Dataset excerpts
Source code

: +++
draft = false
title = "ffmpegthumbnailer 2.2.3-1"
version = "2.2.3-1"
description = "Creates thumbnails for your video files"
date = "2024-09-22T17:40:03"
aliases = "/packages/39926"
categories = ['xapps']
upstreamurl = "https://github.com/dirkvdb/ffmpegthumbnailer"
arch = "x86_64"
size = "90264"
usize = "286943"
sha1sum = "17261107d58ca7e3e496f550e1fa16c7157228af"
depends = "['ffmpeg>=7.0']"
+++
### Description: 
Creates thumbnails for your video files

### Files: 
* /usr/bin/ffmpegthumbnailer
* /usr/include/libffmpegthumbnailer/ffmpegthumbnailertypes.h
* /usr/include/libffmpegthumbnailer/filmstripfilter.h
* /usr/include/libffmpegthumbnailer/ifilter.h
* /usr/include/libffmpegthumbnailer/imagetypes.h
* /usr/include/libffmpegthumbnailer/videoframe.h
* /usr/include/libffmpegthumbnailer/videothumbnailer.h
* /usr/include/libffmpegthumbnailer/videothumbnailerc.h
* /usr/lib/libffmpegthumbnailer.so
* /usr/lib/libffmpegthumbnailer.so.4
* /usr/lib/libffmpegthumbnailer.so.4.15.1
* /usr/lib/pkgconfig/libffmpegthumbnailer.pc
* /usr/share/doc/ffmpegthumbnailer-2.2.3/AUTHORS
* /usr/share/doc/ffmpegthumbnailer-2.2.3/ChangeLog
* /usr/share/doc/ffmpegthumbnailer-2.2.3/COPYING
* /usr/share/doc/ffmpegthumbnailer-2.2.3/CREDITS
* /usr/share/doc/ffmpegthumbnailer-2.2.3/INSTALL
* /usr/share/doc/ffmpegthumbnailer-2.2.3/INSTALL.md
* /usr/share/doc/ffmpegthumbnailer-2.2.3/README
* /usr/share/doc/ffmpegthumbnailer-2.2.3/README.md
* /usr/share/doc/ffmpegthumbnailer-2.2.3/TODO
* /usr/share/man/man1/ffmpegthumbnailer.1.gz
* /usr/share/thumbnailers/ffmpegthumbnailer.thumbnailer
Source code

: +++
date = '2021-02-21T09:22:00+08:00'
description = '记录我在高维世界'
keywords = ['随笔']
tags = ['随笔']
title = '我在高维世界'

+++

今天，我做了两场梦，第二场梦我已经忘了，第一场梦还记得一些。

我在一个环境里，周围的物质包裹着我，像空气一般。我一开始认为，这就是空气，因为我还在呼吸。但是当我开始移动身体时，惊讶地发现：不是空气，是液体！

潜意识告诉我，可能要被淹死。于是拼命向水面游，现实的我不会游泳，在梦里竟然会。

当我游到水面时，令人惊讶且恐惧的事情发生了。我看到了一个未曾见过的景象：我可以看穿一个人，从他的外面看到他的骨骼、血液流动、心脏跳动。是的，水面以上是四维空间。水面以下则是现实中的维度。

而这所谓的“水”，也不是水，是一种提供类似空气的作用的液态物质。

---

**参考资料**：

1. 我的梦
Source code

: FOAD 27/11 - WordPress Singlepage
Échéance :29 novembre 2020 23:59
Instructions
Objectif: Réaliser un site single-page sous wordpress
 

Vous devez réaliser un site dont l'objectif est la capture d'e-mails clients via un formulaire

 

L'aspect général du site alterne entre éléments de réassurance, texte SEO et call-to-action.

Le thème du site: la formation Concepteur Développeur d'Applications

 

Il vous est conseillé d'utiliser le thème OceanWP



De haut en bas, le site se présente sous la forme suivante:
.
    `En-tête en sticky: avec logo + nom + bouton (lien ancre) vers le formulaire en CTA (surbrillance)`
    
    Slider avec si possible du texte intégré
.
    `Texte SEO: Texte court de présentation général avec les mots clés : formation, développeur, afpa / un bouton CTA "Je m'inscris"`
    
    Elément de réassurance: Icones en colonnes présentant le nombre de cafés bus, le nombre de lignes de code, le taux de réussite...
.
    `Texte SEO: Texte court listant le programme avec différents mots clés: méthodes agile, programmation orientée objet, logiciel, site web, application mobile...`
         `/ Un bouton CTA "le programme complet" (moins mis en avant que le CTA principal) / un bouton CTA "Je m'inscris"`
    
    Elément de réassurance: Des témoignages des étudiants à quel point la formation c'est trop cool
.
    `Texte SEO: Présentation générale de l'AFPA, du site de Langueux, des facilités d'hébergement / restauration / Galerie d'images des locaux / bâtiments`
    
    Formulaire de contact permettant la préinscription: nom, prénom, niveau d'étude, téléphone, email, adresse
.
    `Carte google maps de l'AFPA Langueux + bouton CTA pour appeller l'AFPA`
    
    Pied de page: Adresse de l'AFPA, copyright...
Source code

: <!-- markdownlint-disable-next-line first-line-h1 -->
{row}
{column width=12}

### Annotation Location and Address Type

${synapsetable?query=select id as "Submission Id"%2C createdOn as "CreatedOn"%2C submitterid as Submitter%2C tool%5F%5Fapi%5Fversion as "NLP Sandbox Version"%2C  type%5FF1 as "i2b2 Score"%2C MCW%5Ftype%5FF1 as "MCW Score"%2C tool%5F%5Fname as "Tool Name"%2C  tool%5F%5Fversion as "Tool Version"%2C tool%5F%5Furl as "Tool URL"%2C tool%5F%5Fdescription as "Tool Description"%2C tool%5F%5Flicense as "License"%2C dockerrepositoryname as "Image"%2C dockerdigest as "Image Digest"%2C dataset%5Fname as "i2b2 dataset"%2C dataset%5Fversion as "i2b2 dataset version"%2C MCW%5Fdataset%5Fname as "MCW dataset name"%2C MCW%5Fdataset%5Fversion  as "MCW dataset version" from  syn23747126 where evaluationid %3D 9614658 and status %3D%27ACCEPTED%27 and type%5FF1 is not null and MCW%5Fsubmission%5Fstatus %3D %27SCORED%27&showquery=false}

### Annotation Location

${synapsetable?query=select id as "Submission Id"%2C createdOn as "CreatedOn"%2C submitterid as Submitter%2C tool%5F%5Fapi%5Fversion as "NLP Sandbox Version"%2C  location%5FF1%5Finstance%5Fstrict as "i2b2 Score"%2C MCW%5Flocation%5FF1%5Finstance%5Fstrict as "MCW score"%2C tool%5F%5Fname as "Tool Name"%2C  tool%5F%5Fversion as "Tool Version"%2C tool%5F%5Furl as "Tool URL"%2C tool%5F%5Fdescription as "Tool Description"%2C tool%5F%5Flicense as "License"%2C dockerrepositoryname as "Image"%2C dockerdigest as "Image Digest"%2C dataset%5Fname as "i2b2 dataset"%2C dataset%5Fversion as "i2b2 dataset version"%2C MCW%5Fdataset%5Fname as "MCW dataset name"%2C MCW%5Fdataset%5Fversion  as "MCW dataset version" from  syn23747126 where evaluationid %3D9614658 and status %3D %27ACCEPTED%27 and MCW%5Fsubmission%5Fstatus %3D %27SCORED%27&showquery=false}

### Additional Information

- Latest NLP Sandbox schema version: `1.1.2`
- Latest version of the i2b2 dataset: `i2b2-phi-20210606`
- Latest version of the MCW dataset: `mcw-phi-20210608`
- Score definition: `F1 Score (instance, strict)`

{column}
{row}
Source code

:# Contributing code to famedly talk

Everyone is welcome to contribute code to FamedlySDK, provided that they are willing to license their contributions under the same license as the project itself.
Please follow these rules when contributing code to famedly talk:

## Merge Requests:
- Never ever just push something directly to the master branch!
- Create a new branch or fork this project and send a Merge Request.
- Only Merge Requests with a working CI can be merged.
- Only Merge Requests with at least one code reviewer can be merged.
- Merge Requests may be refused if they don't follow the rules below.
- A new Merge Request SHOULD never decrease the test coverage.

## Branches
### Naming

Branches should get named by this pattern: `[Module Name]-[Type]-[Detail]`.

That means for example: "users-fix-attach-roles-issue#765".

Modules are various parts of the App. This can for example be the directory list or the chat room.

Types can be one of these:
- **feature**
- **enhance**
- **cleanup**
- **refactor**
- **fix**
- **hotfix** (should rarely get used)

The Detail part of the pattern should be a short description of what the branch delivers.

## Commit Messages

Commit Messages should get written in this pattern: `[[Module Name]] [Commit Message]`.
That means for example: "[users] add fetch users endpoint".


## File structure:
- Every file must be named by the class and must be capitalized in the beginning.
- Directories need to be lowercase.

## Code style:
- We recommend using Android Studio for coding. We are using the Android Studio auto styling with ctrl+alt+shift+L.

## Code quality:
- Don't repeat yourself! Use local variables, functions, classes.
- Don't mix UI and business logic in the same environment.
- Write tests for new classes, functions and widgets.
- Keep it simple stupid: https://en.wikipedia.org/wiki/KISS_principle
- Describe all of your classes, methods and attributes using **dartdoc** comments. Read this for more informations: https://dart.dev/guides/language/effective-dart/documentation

• TO-DO ITEM: Please let your answer be exactly the lines from the one holding "- We recommend" through the last line of the entries above, both ends included.

• THE ANSWER:
- We recommend using Android Studio for coding. We are using the Android Studio auto styling with ctrl+alt+shift+L.

## Code quality:
- Don't repeat yourself! Use local variables, functions, classes.
- Don't mix UI and business logic in the same environment.
- Write tests for new classes, functions and widgets.
- Keep it simple stupid: https://en.wikipedia.org/wiki/KISS_principle
- Describe all of your classes, methods and attributes using **dartdoc** comments. Read this for more informations: https://dart.dev/guides/language/effective-dart/documentation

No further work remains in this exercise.